Gestational Diabetes can be developed if you are:

  •     age 25 or older
  •     have a family history of diabetes
  •     are overweight, especially if your body mass index (BMI) is 30 or higher
  •     have polycystic ovarian syndrome (PCOS)
  •     have a medical condition that makes diabetes more likely, such as glucose intolerance
  •     take certain medications like glucocorticoids (for asthma or an autoimmune disease),  beta-blockers (for high blood pressure or a rapid heart rate), or antipsychotic drugs (for mental health problems)
  •     have had gestational diabetes before
  •     have had a big baby before (macrosomia)


Diagnosis of Gestational Diabetes:

Usually gestational diabetes does not show any noticeable signs or symptoms. A screening test will be done to diagnose gestational diabetes  between 24 and 28 weeks of your pregnancy. 
Oral glucose screening test is the most common test for gestational diabetes. This test is done to measures how efficiently your body produces insulin. A sweet liquid will be provided you to drink On the day of the test and two hour later,  blood test is done to check your glucose levels. If your blood test shows that your blood sugar is too high, oral glucose tolerance test will be done as a next step. In this test your blood will be tested at fasting. A sweet liquid will be provided you to drink then and you will have a blood test again and again in the interval of one, two, and three hours. If the result of two tests shows your blood sugar is too high, you will be diagnosed with gestational diabetes.


Treatment of Gestational Diabetes:

Gestational Diabetes can be managed by following a regular exercise, eating a balanced, healthy diet based on whole grains, lean proteins, vegetables, and other foods that release sugar slowly. If not controlled by a healthy lifestyle then gestational diabetes need to take medication or insulin to balance their blood sugar only on doctor's recommendation.
Monitoring your own blood sugar is a vital part of your treatment plan which can be done at home by a glucometer. Urine tests that check for ketones can be done to ensure that your blood sugar is under control.

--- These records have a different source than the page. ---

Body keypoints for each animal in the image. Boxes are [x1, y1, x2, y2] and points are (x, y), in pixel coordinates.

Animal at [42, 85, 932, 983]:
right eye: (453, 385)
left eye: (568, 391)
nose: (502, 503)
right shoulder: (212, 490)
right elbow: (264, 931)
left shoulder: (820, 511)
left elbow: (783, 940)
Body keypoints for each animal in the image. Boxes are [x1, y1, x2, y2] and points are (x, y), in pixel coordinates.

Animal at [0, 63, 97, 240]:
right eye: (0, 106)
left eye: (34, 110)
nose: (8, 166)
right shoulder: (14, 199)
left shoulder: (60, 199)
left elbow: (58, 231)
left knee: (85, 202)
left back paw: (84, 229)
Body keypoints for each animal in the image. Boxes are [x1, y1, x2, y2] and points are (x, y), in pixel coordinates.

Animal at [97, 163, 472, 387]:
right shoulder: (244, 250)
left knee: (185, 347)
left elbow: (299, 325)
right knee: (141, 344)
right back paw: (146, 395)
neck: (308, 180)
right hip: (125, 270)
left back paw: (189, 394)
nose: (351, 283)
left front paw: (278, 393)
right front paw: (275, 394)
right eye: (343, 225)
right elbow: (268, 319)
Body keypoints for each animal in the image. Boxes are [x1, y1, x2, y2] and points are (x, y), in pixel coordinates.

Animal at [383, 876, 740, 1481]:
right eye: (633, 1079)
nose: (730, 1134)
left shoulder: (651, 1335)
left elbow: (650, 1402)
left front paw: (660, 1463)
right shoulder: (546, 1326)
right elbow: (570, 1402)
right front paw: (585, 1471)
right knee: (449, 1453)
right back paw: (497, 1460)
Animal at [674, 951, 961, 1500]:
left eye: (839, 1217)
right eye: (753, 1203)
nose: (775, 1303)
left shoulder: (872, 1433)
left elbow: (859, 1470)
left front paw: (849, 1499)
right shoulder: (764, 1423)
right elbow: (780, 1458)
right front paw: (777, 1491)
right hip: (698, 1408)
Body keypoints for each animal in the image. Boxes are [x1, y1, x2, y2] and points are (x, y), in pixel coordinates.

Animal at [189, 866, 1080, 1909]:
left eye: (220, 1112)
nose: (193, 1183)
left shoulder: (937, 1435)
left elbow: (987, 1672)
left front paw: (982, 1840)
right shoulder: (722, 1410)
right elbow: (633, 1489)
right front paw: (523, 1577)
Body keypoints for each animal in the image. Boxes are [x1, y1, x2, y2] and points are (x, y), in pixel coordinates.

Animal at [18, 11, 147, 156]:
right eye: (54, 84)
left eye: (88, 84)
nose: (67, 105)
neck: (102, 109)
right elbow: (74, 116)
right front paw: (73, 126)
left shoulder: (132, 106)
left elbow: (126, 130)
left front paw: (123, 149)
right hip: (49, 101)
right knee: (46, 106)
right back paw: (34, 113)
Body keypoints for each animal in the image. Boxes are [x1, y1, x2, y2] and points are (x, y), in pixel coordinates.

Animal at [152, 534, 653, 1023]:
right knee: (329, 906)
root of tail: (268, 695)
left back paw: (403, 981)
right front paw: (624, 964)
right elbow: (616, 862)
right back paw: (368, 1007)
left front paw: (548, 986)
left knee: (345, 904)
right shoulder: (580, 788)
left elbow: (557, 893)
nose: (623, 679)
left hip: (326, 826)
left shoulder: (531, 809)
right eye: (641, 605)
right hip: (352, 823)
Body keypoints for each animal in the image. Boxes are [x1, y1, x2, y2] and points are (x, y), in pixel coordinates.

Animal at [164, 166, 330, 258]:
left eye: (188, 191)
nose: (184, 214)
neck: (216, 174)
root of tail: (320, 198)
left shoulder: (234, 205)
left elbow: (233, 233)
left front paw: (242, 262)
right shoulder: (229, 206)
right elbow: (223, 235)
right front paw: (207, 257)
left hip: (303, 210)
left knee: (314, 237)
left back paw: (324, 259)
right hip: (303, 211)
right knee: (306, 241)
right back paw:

Complications that may affect your baby:

If you have gestational diabetes, your baby can have


Excessive birth weight:

Your baby can grow too large (macrosomia) as the extra glucose in your bloodstream crosses the placenta, which triggers your baby's pancreas to make extra insulin. Large babies can get stuck in the birth canal while being born (shoulder dystocia), which can injure nerves in the neck and shoulder (brachial plexus injury). Large babies are more likely to be delivered by c-section.


Early (preterm) birth and respiratory distress syndrome:

If you have gestational diabetes .You may also have a higher risk of high blood pressure or preeclampsia. These conditions make preterm labor more likely and can cause health problems for you and your baby. Babies born early may experience respiratory distress syndrome ,a condition that makes breathing difficult. Babies with this syndrome may need help breathing until their lungs mature and become stronger.


Low blood sugar (hypoglycemia):

Your baby may develop hypoglycemia that is low blood sugar shortly after birth because their own insulin production is high. Prompt feedings and sometimes an intravenous glucose solution can return the baby's blood sugar level to normal.


Type 2 diabetes later in life:

Your baby will have a higher risk of developing obesity and type 2 diabetes later in life.


Complications that may affect you:

Gestational diabetes may also increase your risk of:


High blood pressure and preeclampsia:

Gestational diabetes raises your risk of high blood pressure, as well as preeclampsia that can threaten the lives of both mother and baby.


Future diabetes:

You are more likely to get it again during a future pregnancy. Also you are more likely to develop type 2 diabetes later in life as you grow older if you have gestational diabetes.

However, making healthy lifestyle choices such as eating healthy foods and regular exercising can help reduce the risk of future type 2 diabetes.